The other prime example that comes to mind at the moment is that the state of Ohio has passed a law outlawing homosexual unions or marriages. Setting emotions aside, that simply makes no sense. The statistics are that sexuality is a part of the bell shaped curve like everything else. There are those who are hypersexual, have to have it every day, there are most of us who really like it but can put other things as first priority, and there are some who just don’t care. There are those men and women who are hyper-heterosexual, there are most of us who form strong ties to other men or women, and there are those of us who are homosexual. That’s just the way it is. It has been this way since the beginning of humanity. We can’t force people to be something they are not. If our goal in society is to foster stable relationships, stable families, then we will allow those unions to exist in a legal setting. It just doesn’t make any sense any other way.

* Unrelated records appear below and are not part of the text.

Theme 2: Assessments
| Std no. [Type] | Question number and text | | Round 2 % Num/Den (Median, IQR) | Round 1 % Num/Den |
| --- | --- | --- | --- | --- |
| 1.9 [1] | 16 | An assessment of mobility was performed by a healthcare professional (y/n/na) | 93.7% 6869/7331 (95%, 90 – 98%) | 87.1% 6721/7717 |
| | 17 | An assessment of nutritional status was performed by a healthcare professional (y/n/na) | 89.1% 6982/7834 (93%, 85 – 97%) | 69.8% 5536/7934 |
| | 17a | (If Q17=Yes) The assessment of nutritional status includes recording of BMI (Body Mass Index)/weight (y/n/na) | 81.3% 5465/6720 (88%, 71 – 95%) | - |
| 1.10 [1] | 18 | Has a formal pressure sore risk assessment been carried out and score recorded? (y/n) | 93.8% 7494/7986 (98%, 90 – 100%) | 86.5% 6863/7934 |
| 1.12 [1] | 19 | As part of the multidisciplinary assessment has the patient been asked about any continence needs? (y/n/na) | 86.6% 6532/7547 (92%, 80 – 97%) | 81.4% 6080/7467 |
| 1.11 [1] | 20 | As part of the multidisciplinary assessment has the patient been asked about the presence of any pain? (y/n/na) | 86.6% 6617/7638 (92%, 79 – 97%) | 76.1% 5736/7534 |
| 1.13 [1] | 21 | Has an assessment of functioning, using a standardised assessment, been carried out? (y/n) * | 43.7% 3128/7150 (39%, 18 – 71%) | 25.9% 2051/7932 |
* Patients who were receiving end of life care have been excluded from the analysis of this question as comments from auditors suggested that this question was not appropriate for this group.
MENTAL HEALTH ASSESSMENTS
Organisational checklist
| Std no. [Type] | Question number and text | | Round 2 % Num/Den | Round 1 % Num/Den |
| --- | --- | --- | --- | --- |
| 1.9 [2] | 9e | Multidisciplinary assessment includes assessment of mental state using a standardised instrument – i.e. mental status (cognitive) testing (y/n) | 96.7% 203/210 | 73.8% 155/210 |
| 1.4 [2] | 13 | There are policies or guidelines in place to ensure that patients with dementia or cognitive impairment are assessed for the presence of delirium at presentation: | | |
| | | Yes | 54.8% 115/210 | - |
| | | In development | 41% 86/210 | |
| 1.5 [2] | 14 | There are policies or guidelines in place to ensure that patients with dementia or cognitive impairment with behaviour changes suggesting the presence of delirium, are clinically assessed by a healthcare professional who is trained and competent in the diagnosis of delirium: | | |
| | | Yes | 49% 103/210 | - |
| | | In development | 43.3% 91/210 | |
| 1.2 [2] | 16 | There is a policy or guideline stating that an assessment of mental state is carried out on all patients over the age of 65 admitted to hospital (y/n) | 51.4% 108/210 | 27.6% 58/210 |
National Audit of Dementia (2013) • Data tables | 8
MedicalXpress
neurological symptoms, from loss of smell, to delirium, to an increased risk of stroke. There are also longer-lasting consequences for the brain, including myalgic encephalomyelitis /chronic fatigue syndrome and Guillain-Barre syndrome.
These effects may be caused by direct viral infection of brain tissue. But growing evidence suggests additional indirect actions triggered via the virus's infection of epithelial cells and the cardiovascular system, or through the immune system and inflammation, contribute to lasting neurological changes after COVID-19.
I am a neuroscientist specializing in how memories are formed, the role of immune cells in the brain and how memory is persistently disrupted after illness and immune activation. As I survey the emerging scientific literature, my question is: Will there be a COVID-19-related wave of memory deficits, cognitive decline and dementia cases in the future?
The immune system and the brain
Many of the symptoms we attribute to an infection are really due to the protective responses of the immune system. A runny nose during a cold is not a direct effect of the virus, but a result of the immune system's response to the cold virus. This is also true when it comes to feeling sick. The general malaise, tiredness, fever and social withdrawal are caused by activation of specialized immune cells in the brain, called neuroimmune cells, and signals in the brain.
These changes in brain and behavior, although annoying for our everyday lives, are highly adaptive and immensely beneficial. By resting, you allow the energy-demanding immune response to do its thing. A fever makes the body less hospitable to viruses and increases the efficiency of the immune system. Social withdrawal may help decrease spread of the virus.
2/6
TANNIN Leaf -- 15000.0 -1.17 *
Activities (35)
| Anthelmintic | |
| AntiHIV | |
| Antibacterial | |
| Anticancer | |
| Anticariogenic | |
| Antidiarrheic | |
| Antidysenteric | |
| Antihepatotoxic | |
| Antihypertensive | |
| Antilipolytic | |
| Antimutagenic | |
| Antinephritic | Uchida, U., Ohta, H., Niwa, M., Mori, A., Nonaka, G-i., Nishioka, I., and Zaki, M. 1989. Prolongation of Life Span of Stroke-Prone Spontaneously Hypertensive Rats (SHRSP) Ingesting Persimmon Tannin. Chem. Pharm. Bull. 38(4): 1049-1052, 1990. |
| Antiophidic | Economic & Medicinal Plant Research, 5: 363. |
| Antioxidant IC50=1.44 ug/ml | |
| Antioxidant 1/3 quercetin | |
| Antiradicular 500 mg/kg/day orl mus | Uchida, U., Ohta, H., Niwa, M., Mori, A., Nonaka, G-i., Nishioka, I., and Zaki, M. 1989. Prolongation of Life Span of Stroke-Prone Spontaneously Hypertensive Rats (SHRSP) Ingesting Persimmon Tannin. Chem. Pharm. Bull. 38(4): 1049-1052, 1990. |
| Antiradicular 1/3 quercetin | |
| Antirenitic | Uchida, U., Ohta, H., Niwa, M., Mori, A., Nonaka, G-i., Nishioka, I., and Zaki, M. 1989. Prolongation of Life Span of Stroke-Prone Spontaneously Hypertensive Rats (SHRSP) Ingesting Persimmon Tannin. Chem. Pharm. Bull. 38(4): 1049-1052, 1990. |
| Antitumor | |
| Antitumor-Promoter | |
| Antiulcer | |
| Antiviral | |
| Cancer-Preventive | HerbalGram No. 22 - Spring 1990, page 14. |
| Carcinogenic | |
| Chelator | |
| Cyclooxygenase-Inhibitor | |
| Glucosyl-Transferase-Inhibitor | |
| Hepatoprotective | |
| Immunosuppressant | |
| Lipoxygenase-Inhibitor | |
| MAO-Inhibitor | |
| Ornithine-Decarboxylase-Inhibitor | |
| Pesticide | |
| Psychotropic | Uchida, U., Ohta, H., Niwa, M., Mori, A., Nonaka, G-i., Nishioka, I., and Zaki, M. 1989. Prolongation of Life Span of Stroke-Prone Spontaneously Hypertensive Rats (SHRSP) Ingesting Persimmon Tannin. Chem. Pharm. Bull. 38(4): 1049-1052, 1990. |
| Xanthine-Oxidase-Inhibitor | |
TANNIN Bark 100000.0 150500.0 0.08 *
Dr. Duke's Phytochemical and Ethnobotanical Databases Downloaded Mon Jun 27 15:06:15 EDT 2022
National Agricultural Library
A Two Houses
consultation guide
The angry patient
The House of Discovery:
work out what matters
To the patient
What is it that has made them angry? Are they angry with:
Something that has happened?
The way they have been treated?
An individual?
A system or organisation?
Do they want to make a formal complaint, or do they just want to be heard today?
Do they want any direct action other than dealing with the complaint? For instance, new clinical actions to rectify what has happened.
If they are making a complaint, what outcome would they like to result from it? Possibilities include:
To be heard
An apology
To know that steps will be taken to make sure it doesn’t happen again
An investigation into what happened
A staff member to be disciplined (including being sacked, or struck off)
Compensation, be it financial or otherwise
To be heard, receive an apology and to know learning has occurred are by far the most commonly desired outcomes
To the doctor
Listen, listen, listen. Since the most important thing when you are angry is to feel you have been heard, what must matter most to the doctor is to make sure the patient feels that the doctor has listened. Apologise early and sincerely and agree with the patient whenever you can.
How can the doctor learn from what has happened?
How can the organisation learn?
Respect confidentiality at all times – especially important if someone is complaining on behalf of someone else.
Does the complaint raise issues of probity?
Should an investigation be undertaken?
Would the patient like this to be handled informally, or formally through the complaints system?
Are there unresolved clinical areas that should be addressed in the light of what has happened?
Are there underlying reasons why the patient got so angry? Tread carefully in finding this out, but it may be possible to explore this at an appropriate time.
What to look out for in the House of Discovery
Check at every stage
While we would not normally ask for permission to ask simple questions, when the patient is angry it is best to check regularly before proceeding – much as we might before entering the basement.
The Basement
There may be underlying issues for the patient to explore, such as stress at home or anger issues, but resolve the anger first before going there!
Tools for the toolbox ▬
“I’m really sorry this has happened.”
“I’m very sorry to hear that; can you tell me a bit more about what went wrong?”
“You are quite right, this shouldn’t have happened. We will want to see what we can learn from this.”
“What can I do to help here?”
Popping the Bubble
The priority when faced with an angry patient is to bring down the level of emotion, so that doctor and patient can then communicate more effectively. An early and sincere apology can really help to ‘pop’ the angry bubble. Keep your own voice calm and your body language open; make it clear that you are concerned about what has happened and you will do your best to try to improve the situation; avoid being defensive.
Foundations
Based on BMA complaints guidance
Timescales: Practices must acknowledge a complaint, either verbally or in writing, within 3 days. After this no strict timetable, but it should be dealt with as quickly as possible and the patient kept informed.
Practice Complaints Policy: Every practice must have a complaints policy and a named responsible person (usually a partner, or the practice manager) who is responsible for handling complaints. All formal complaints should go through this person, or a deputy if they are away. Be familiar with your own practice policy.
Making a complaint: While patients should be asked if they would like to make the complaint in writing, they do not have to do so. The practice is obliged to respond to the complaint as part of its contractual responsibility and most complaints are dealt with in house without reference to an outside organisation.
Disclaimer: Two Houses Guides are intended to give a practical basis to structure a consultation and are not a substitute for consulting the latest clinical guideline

Just because someone is really tall or really short does not make them any less a human with the same rights of life that we all have. Just because someone is brown, black, white, yellow, round eye, slant eye, young, old, bent, straight, hyper-, hetero-, homo-, asexual or any other kind of sexual does not make them any less human. We are all in some way an outlier on a bell shaped curve. We need to accept all these outliers as normal. We are not all the same. We are all unique and different. We should relish the differences!

Every group of anything we know exists in a bell shaped curve. All of our life experiences and encounters show variability. All will show a median, a majority, and 5% outliers at the top and bottom of the curve. In everything we do, we need to keep in mind that we are playing the odds against the Laws of Chance. The bell shaped curve is simply an expression of God: It is all- powerful, all-pervasive and completely impersonal. We challenge God – we lose. We play along with God – and God is willing to give us a greater chance of long term survival. We recognize that we have great variability in human expression as a normal part of being us, and we are winners.

The bell shaped curve teaches us both ways. It teaches us that if something has a great chance of failure, we better take another course of action. It also teaches us that there is great variability in all of life, and that all of that variability should be reverently respected. We better learn what our teacher is saying; the God of Chance is watching with an unforgiving eye.